** Opening Data supplied block **

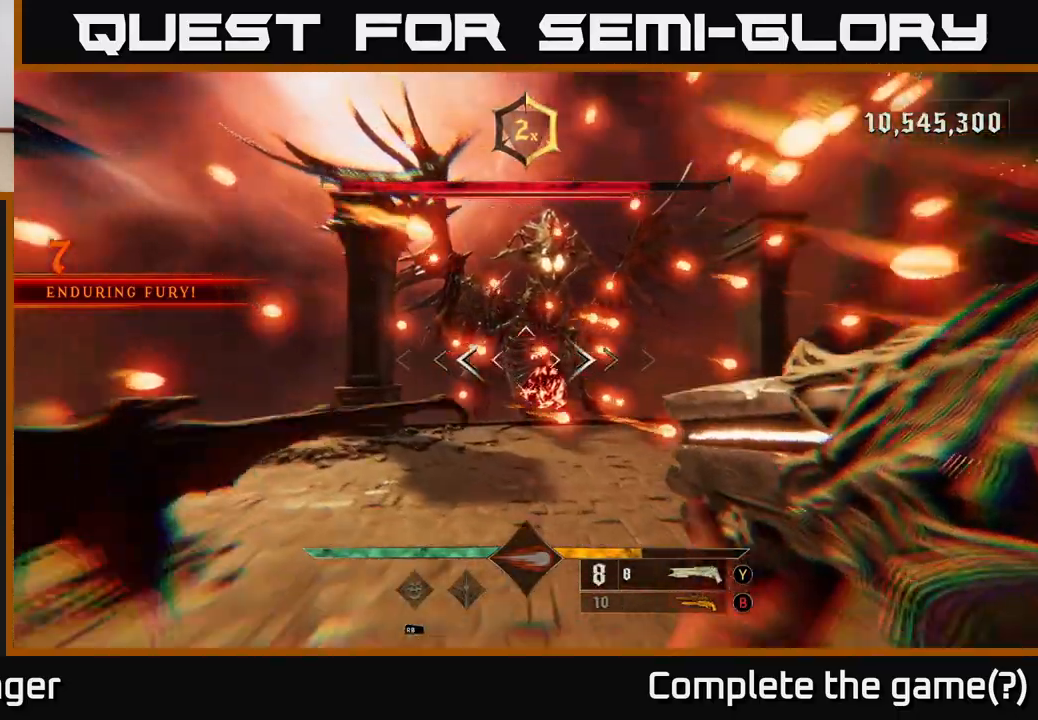
{"buttons": [], "left_stick": "up-left", "right_stick": "center", "events": [[333, "right_stick", "down-right"], [400, "R2", "down"], [450, "left_stick", "up-left"], [467, "right_stick", "center"], [500, "R2", "up"]]}
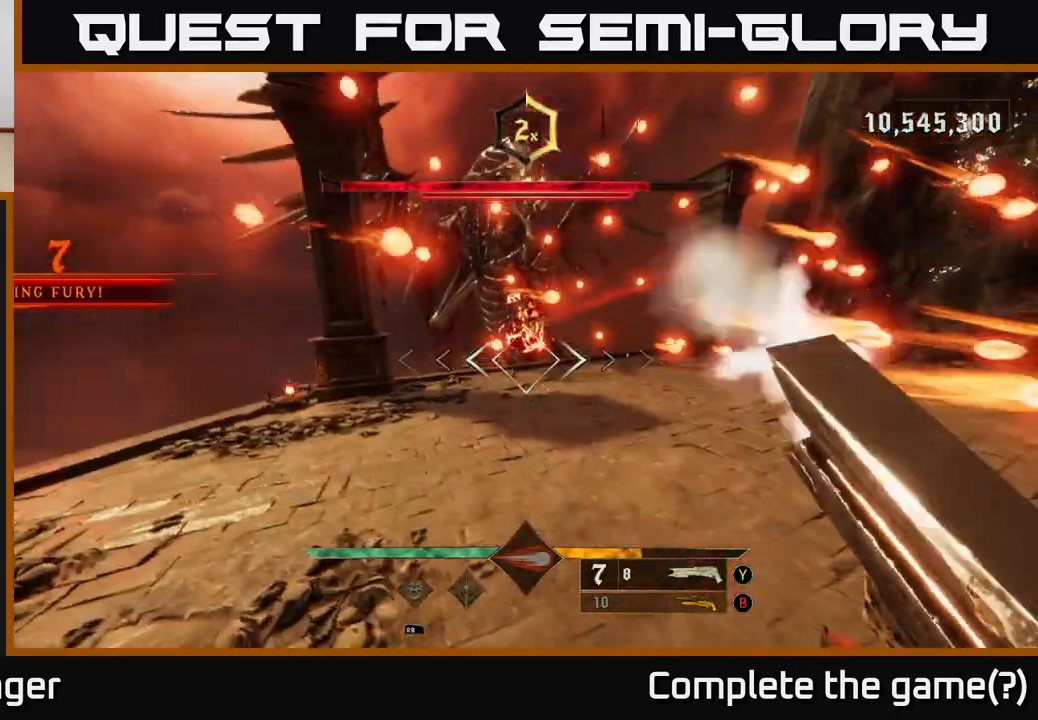
{"buttons": ["L2"], "left_stick": "up-right", "right_stick": "center", "events": [[133, "right_stick", "up"], [200, "left_stick", "up"], [233, "right_stick", "center"], [317, "A", "down"], [383, "left_stick", "up-right"], [433, "A", "up"], [500, "L2", "down"]]}
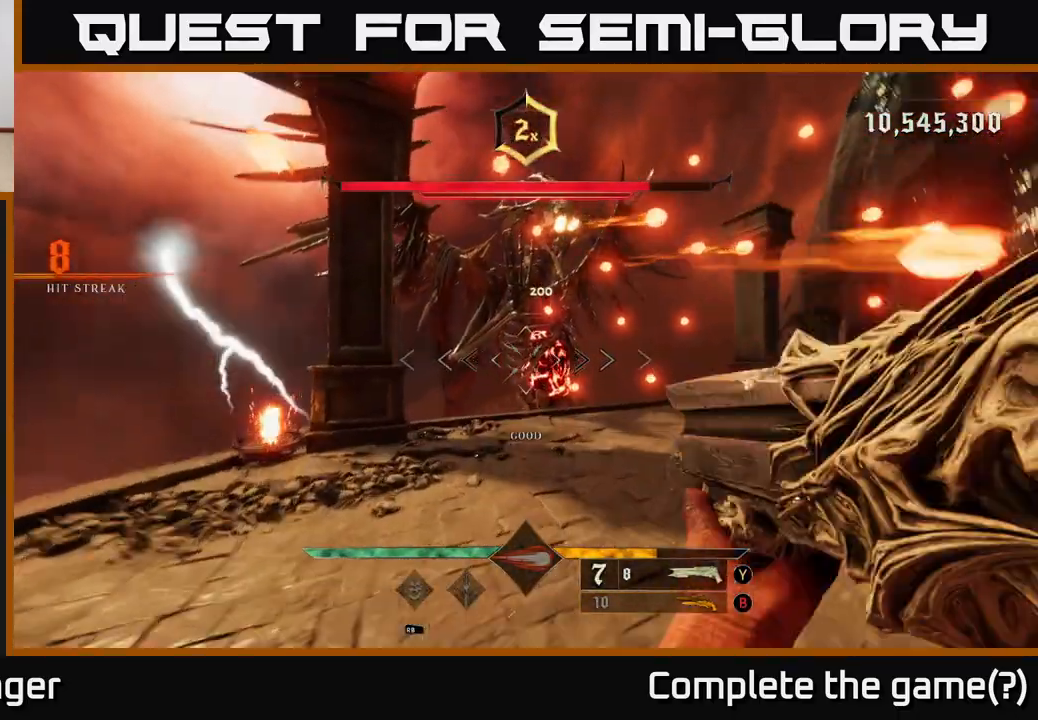
{"buttons": [], "left_stick": "up-right", "right_stick": "center", "events": [[167, "L2", "up"], [283, "right_stick", "down-left"], [367, "R2", "down"], [383, "right_stick", "center"], [467, "R2", "up"]]}
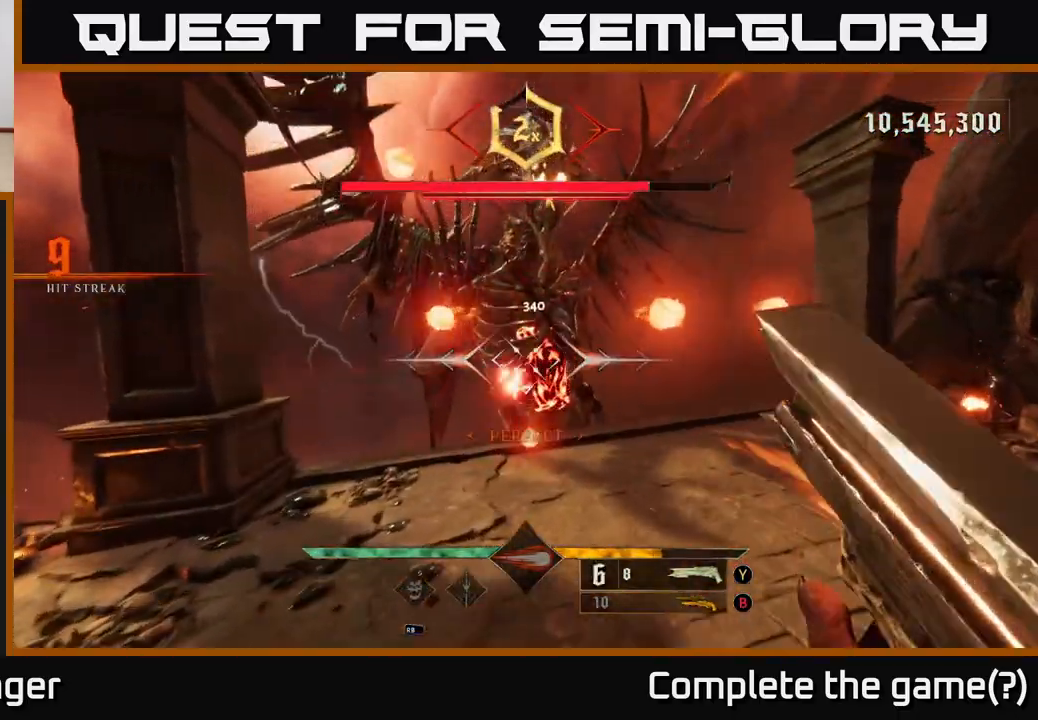
{"buttons": [], "left_stick": "up-right", "right_stick": "center", "events": [[350, "right_stick", "left"], [383, "R2", "down"], [483, "R2", "up"], [483, "right_stick", "center"]]}
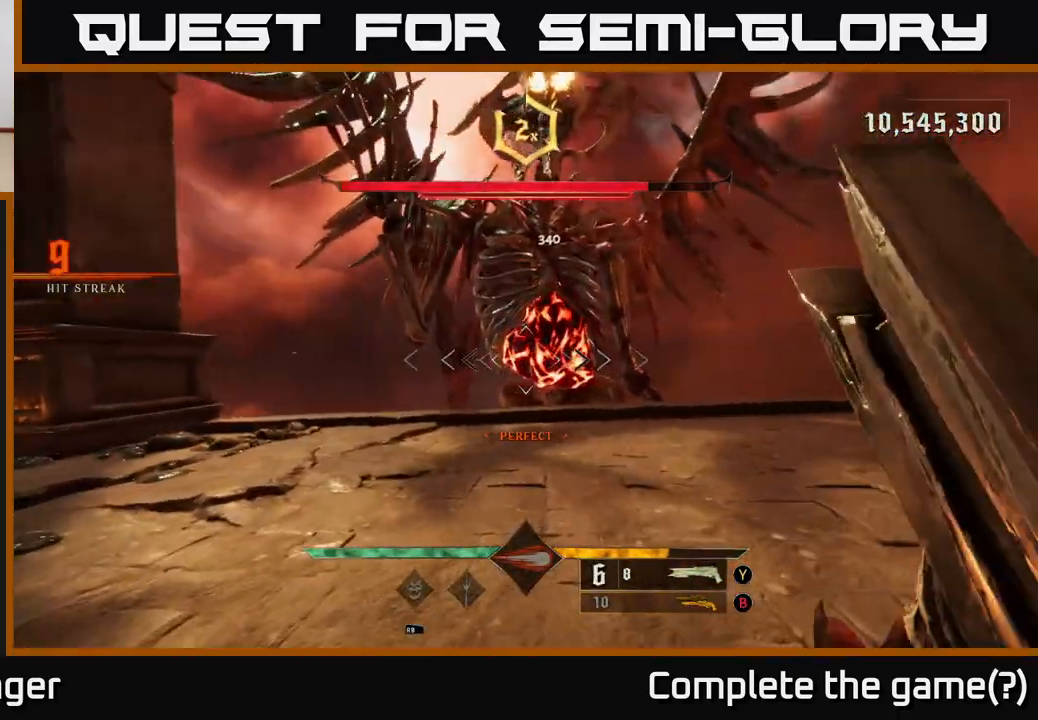
{"buttons": [], "left_stick": "right", "right_stick": "center", "events": [[250, "left_stick", "right"], [283, "R2", "down"], [367, "R2", "up"]]}
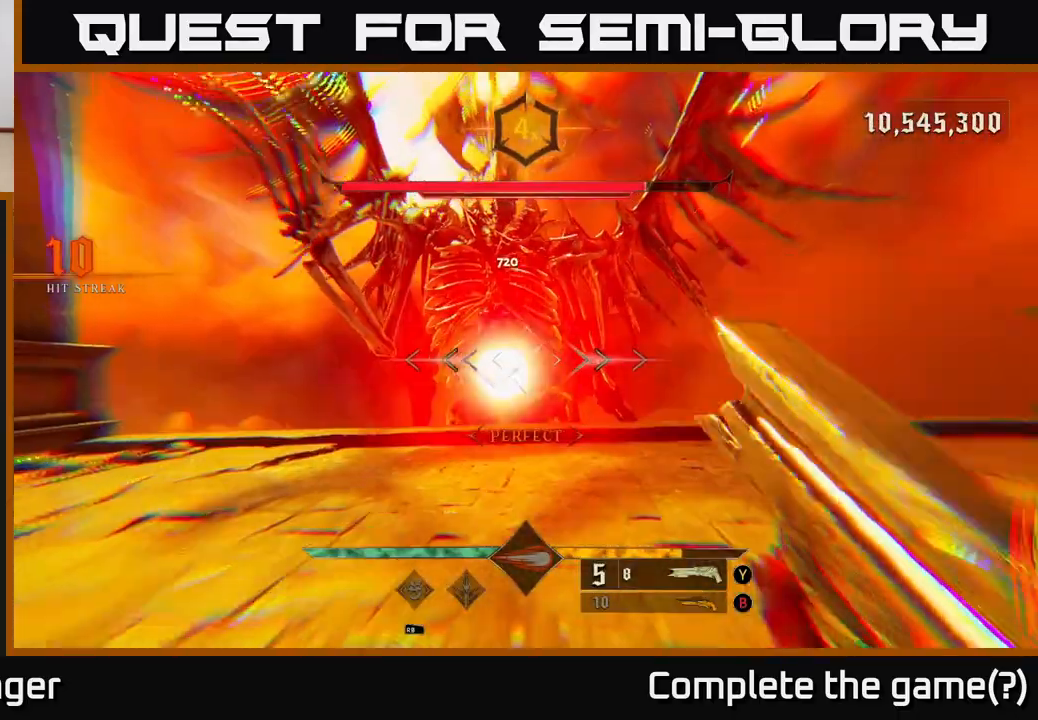
{"buttons": [], "left_stick": "up-left", "right_stick": "center", "events": [[200, "left_stick", "up-right"], [450, "left_stick", "up-left"]]}
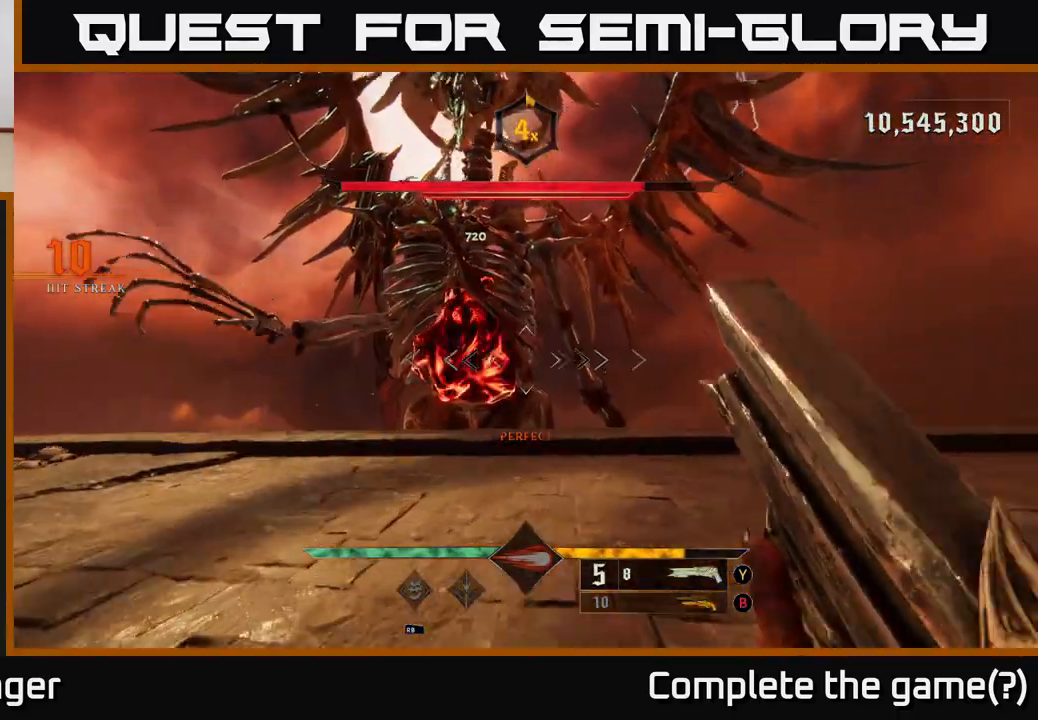
{"buttons": [], "left_stick": "up", "right_stick": "center", "events": [[183, "right_stick", "left"], [250, "R2", "down"], [250, "right_stick", "center"], [267, "left_stick", "up"], [300, "R2", "up"]]}
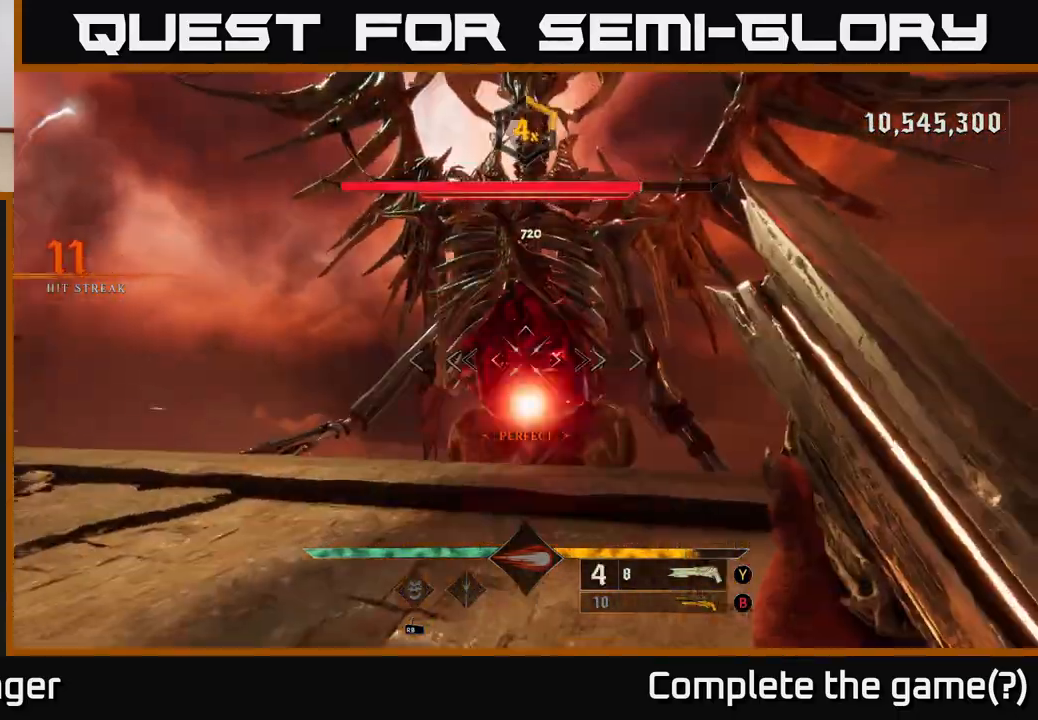
{"buttons": [], "left_stick": "up-left", "right_stick": "center", "events": [[50, "left_stick", "up-right"], [467, "left_stick", "up-left"]]}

** Closing Data supplied block **

» **About this task**:
Each record above must be retyped exactly. Omit the pictures.

» **Response to the exercise**:
{"buttons": [], "left_stick": "up-left", "right_stick": "center", "events": [[333, "right_stick", "down-right"], [400, "R2", "down"], [450, "left_stick", "up-left"], [467, "right_stick", "center"], [500, "R2", "up"]]}
{"buttons": ["L2"], "left_stick": "up-right", "right_stick": "center", "events": [[133, "right_stick", "up"], [200, "left_stick", "up"], [233, "right_stick", "center"], [317, "A", "down"], [383, "left_stick", "up-right"], [433, "A", "up"], [500, "L2", "down"]]}
{"buttons": [], "left_stick": "up-right", "right_stick": "center", "events": [[167, "L2", "up"], [283, "right_stick", "down-left"], [367, "R2", "down"], [383, "right_stick", "center"], [467, "R2", "up"]]}
{"buttons": [], "left_stick": "up-right", "right_stick": "center", "events": [[350, "right_stick", "left"], [383, "R2", "down"], [483, "R2", "up"], [483, "right_stick", "center"]]}
{"buttons": [], "left_stick": "right", "right_stick": "center", "events": [[250, "left_stick", "right"], [283, "R2", "down"], [367, "R2", "up"]]}
{"buttons": [], "left_stick": "up-left", "right_stick": "center", "events": [[200, "left_stick", "up-right"], [450, "left_stick", "up-left"]]}
{"buttons": [], "left_stick": "up", "right_stick": "center", "events": [[183, "right_stick", "left"], [250, "R2", "down"], [250, "right_stick", "center"], [267, "left_stick", "up"], [300, "R2", "up"]]}
{"buttons": [], "left_stick": "up-left", "right_stick": "center", "events": [[50, "left_stick", "up-right"], [467, "left_stick", "up-left"]]}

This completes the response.